Based on our hypothesis that those teachers whose epistemic cognition would fit with the ideas behind new curricula (learning as a collaborative and reflective act), we assume that teachers with such sophisticated epistemic cognition would report more work engagement and less burnout symptoms than those teachers who entertain epistemic beliefs that are more contradictory to such collaborative and reflective ideas regarding the aims of instruction.
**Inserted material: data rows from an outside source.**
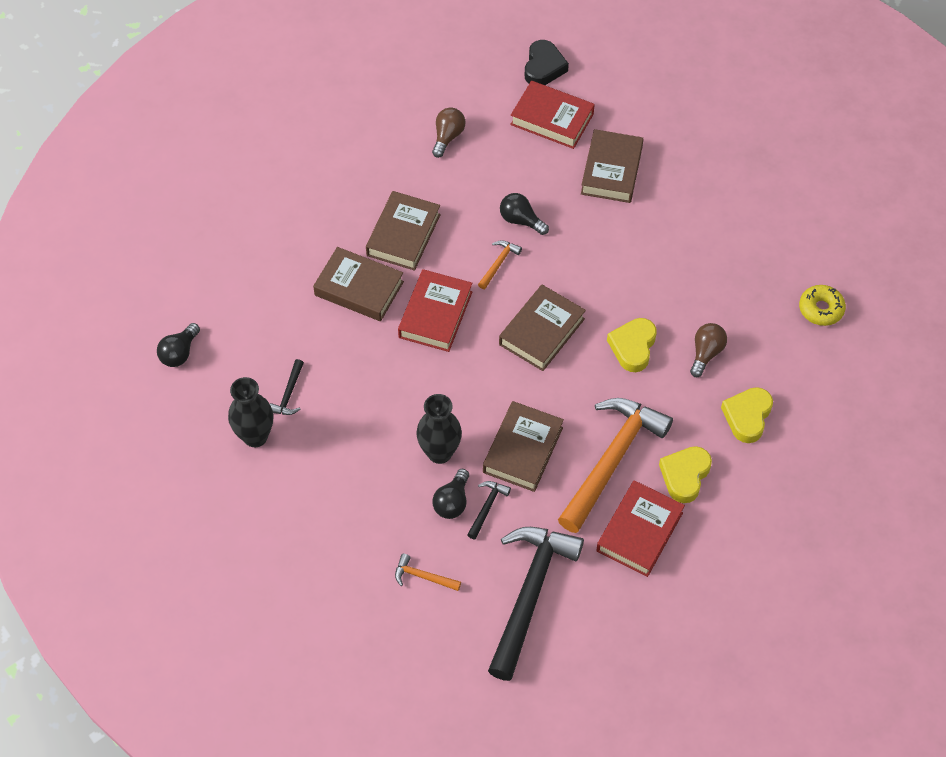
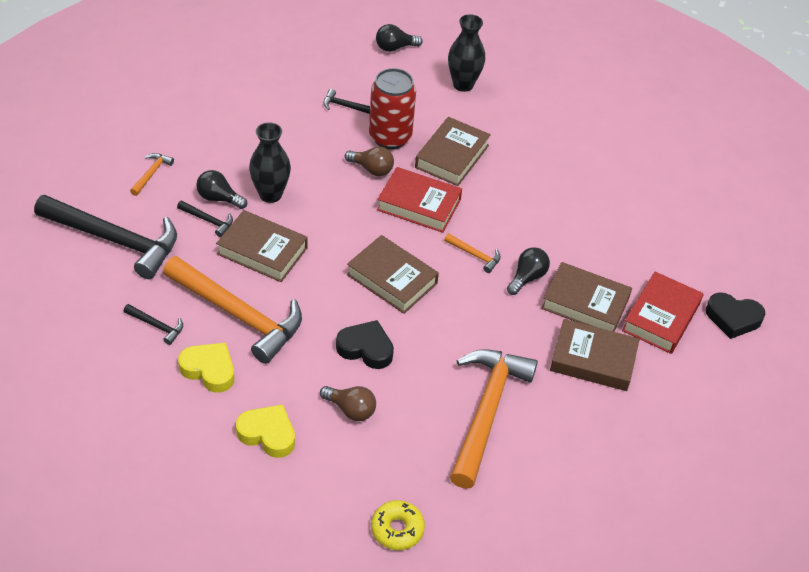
camera: 90 degrees right, 10 degrees down
(179, 353) = (395, 47): black light bulb -> black light bulb turned 45 degrees counterclockwise
(255, 436) = (307, 85): black vase -> black vase (463, 84)
(335, 347) = (390, 137): none -> red can
(403, 235) = (511, 190): brown book -> brown book (585, 303)
(448, 137) = (632, 232): brown light bulb -> brown light bulb (372, 169)
(633, 347) = (366, 348): yellow heart -> black heart
(639, 532) = (156, 326): red book -> black hammer
(686, 249) = (486, 412): none -> orange hammer

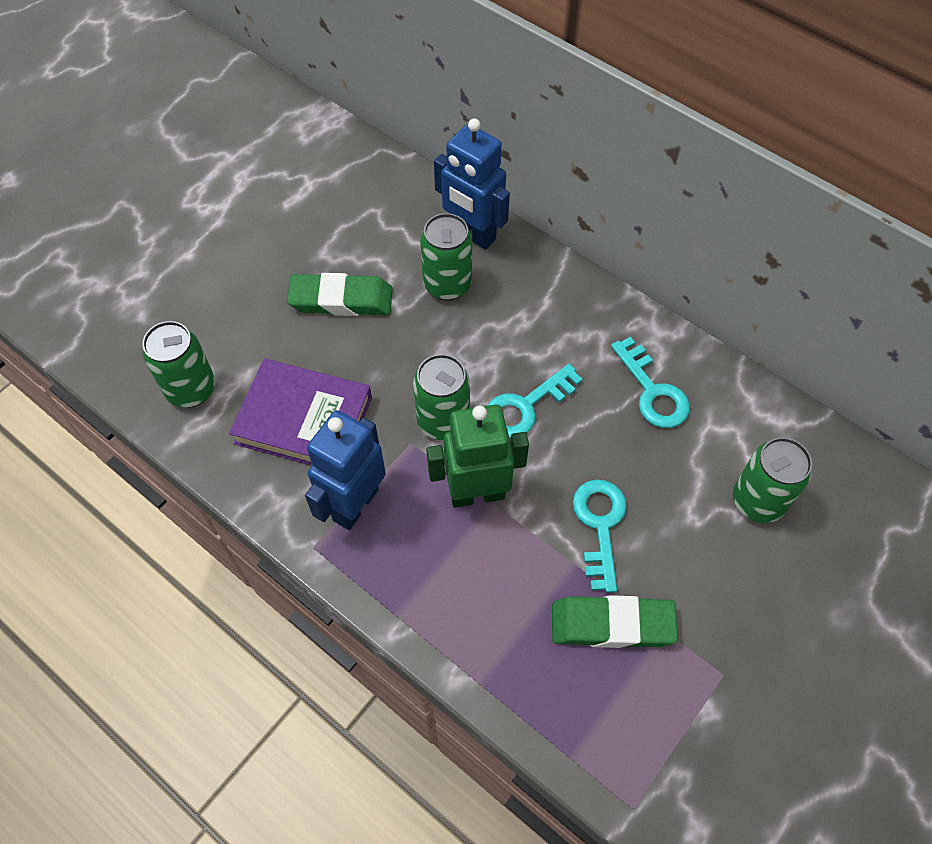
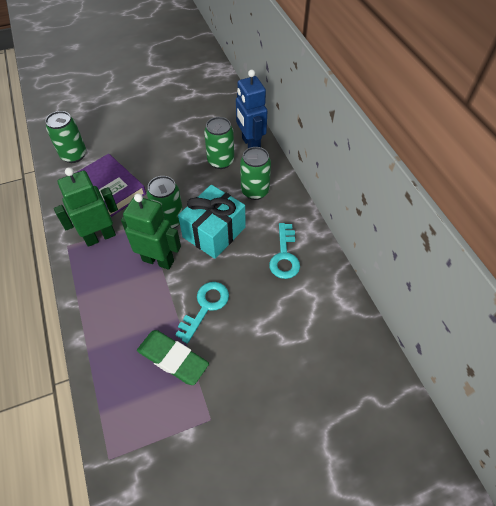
camera: 30 degrees right, 5 degrees down
(341, 299) = (167, 147): green eraser -> none
(355, 504) = (100, 236): blue robot -> green robot
(526, 406) = (214, 232): turquoise key -> turquoise gift
(757, 501) = (300, 339): green can -> green can (255, 191)

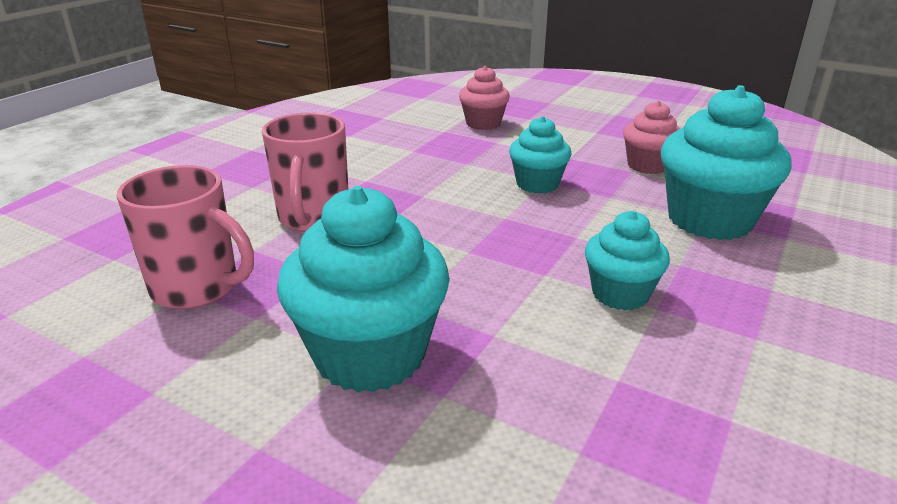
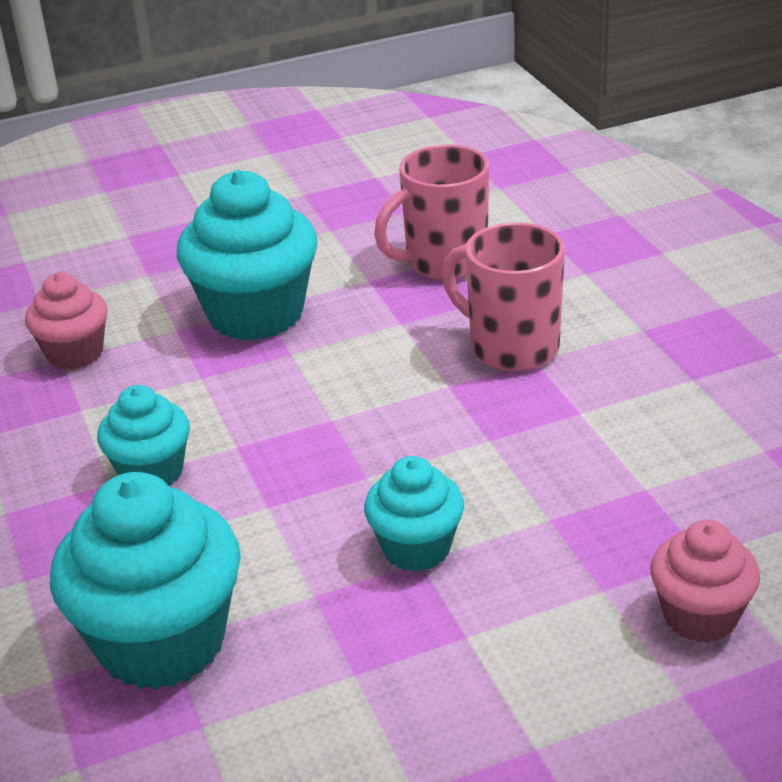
camera: 130 degrees right, 5 degrees up
(647, 166) = (349, 705): pink cupcake -> pink cupcake (75, 353)

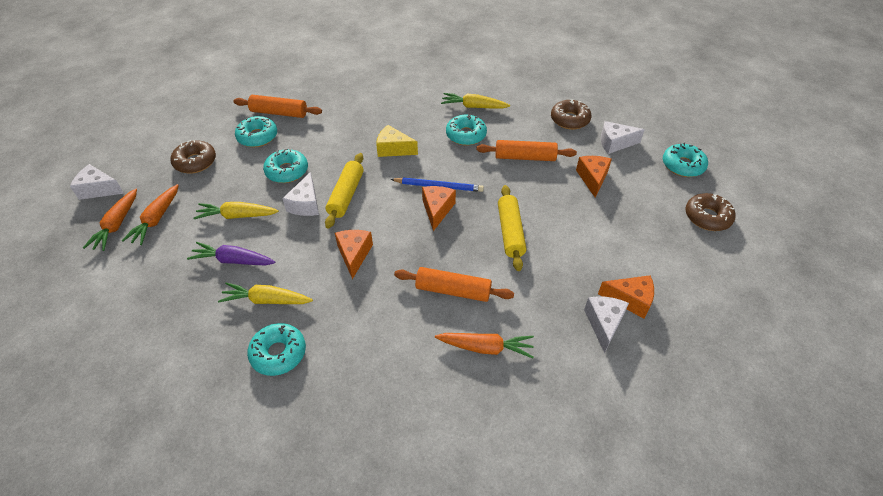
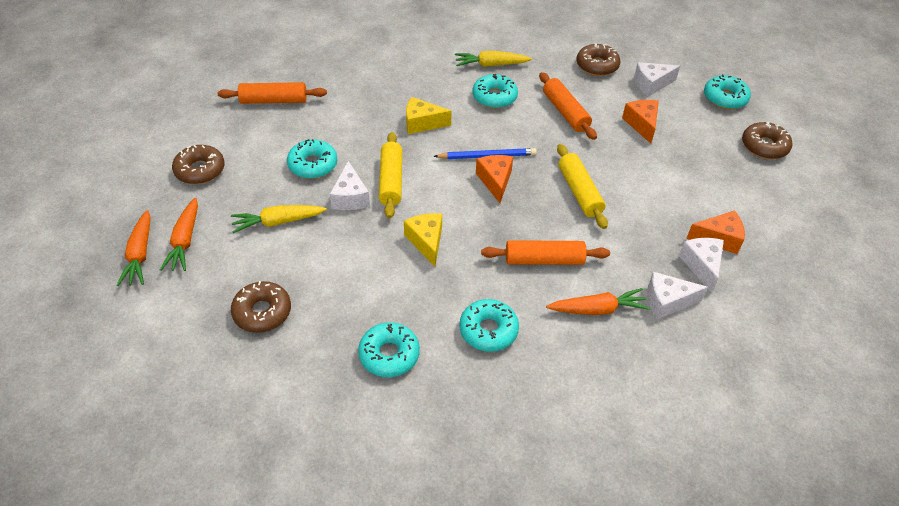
camera: 15 degrees left, 0 degrees up
(99, 189) = (97, 219): white cheese -> white cheese (667, 301)
(189, 293) = (262, 312): none -> brown donut
(233, 260) = (296, 270): purple carrot -> none
(257, 137) = (261, 131): turquoise donut -> turquoise donut (488, 330)
(267, 300) = (352, 304): yellow carrot -> none
(354, 255) = (426, 242): orange cheese -> yellow cheese
(525, 157) = (565, 112): orange rolling pin -> orange rolling pin turned 75 degrees clockwise

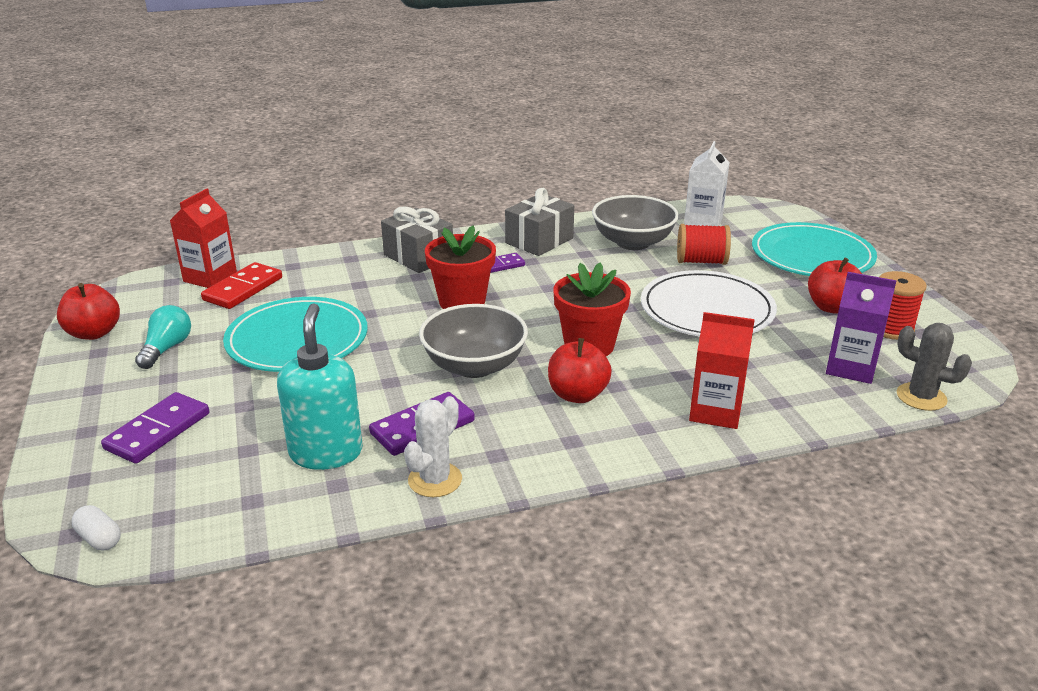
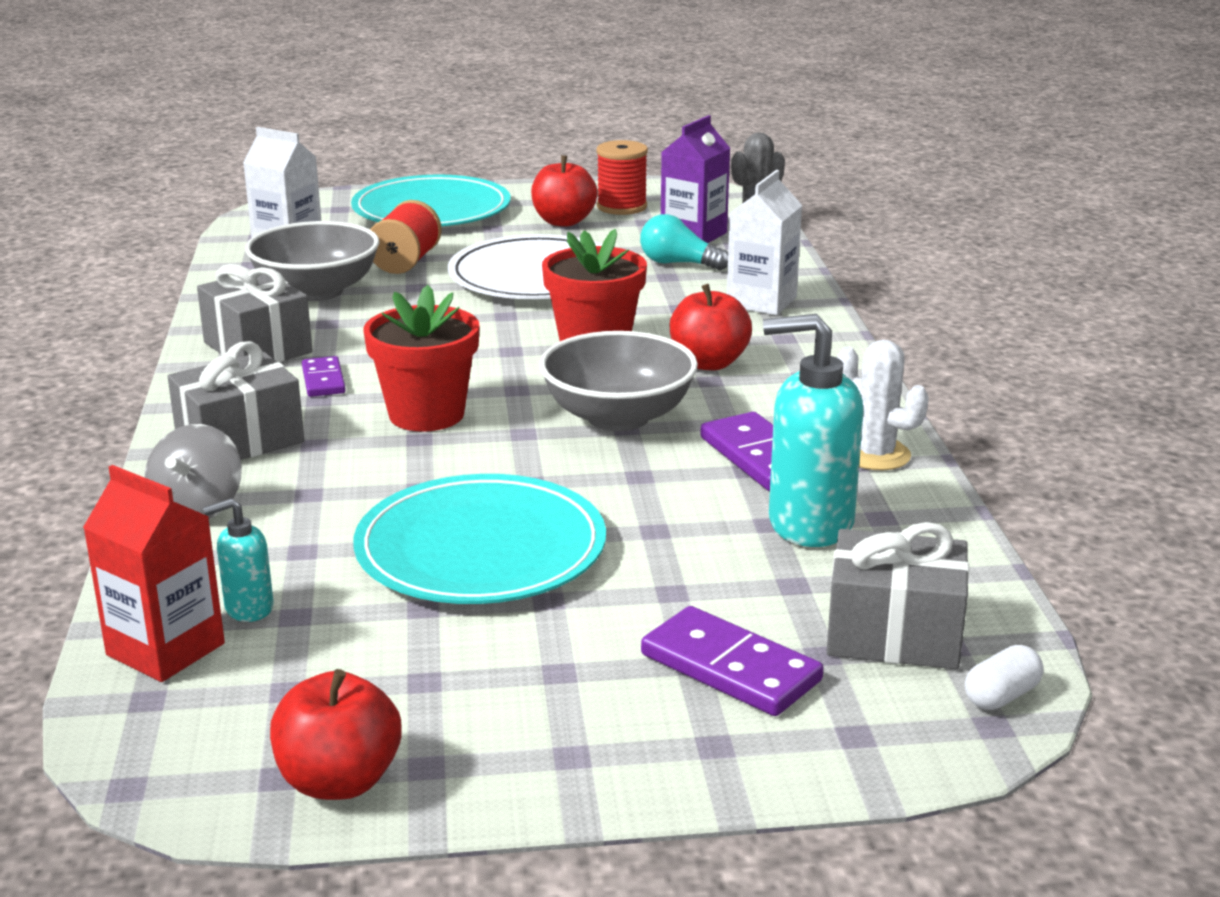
camera: 80 degrees left, 5 degrees down
(167, 348) = (451, 681): turquoise light bulb -> turquoise light bulb (678, 264)
(181, 492) = (893, 634): none -> grey gift
(243, 289) = (248, 608): red domino -> turquoise soap dispenser
(341, 260) = (198, 509): none -> grey spinning top
(715, 412) = (761, 302): red carton -> white carton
The preliminary analysis showed that all four linear regression models significantly fit the data (ANOVA). As we hypothesized, work engagement was positively related to metacognitive-collaborative (META-COL) epistemic cognition and negatively with symptoms of burnout, especially cynicism. In contrast, certain knowledge-surface learning (CER-SURF) correlated neither with engagement nor with burnout. From the theoretical and practical perspective, the research contributes to current understanding of the role of teachers’ epistemic cognition as well as of how is it possible to identify potential misfits between the new demands of teachers’ work and their resources to meet them in new challenges that schools’ fundamental change processes inevitably bring out.